Le député Le PDK, alors chef du groupe parlementaire de ce parti, Abelard Tahiri, a critiqué le gouvernement Kurti au sujet des demandes des citoyens de quitter le pays. Tahiri a fait référence aux statistiques de la période de quatre mois 199 mille 783 citoyens ont cherché à quitter le pays par des visas près des ambassades étrangères. “Des rêves pour le Kosovo ont [...]
Le député Le PDK, alors chef du groupe parlementaire de ce parti, Abelard Tahiri, a critiqué le gouvernement Kurti au sujet des demandes des citoyens de quitter le pays.

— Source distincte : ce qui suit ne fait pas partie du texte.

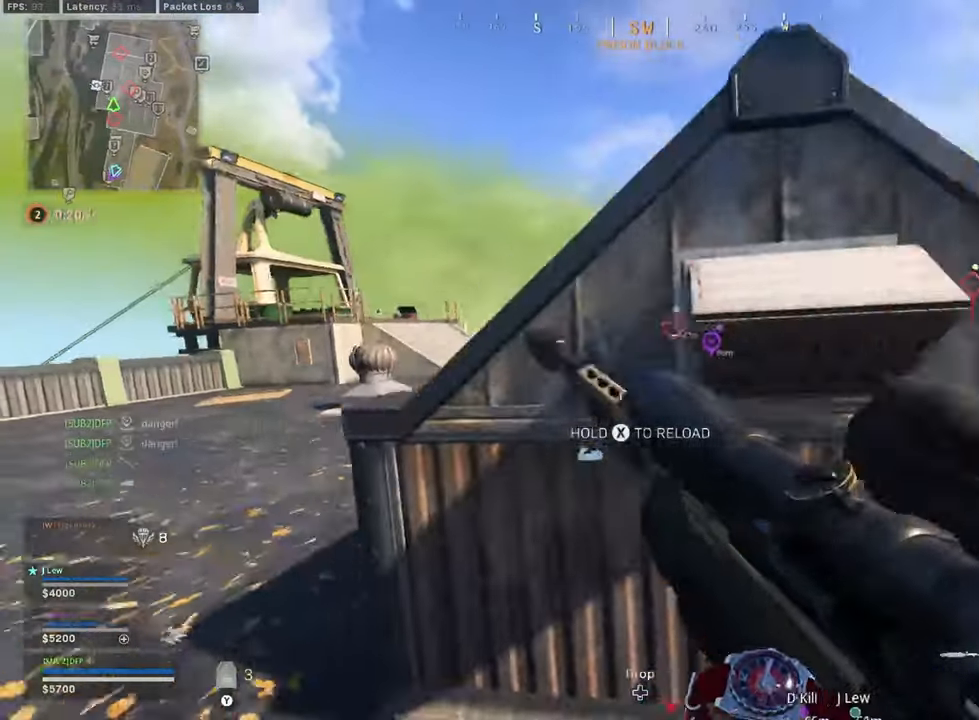
{"buttons": [], "left_stick": "right", "right_stick": "left", "events": [[250, "left_stick", "right"], [500, "right_stick", "left"]]}
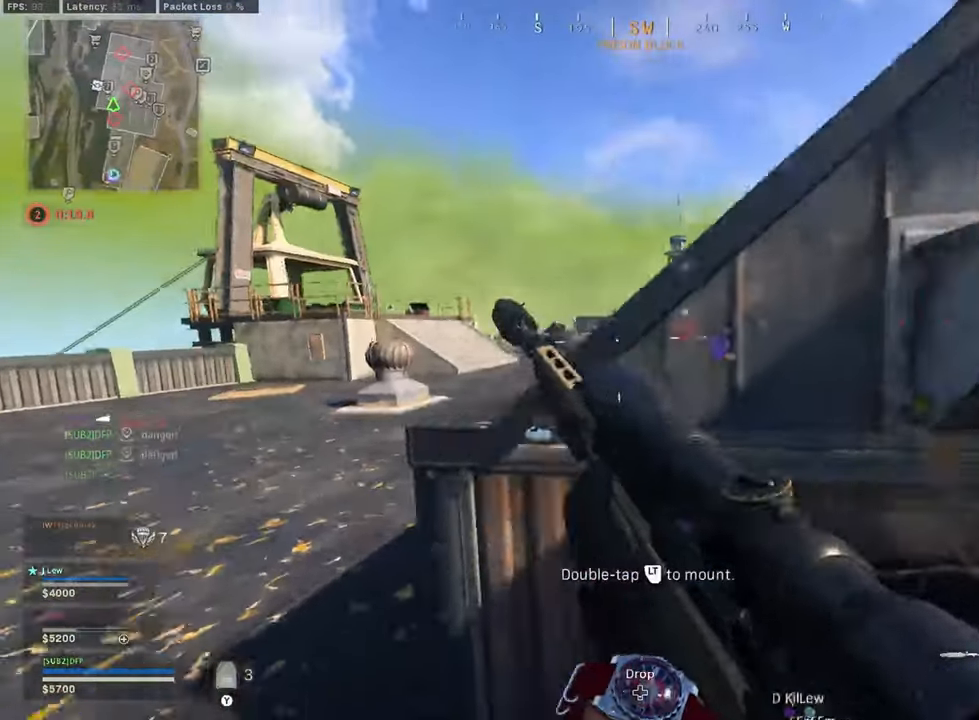
{"buttons": ["B"], "left_stick": "down-left", "right_stick": "center", "events": [[208, "B", "down"], [333, "B", "up"], [375, "left_stick", "center"], [417, "right_stick", "center"], [458, "left_stick", "down-left"], [500, "B", "down"]]}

Tahiri a fait référence aux statistiques de la période de quatre mois 199 mille 783 citoyens ont cherché à quitter le pays par des visas près des ambassades étrangères.
Le rêve d'un Kosovo économiquement développé et d'une politique qui permette le travail, l'éducation et la perspective a diminué dans cette mesure, comme indiqué, seulement au cours des quatre derniers mois, 199 783 citoyens, soit environ 11 % de la population du Kosovo, ont cherché à quitter le pays en attendant un visa près des ambassades étrangères. Ces citoyens sont de vrais citoyens, vivant en temps réel, ayant des noms et des noms, et de même, aujourd'hui ils ne voient aucun espoir à l'horizon, mais de partir parce que leur espoir a été volé à une puissance prometteuse qui n'a aucune capacité, aucune idée, aucun plan, aucun engagement envers le Kosovo. Cette ampleur de l'éloignement et de la tendance qui se poursuit avec l'obligation de visa est un désastre pour le pays, qui a une adresse et cette adresse est située au deuxième étage du bâtiment du gouvernement. Traiter les médecins, les spécialistes, les infirmières, les éducateurs, les policiers, les fonctionnaires en les traitant avec miséricorde, et non comme une partie dans la construction de meilleures conditions de travail et de rémunération, tandis que d'autre part, sans dialogue social, aucune vision d'investissement, et aucun projet pour les jeunes et les jeunes étudiant ne sont quelques-uns des facteurs qui contribuent à cette catastrophe. Le produit de ce handicap est tout au sujet de l'émigration, mais le coût de ce produit sera un fardeau pour le pays pendant des décennies. C'est la dernière fois qu'on marche sur terre et qu'on réfléchit aux causes de cette tendance et qu'on offre des solutions. Ou le meilleur moment pour quitter la route”, a écrit Tahiri.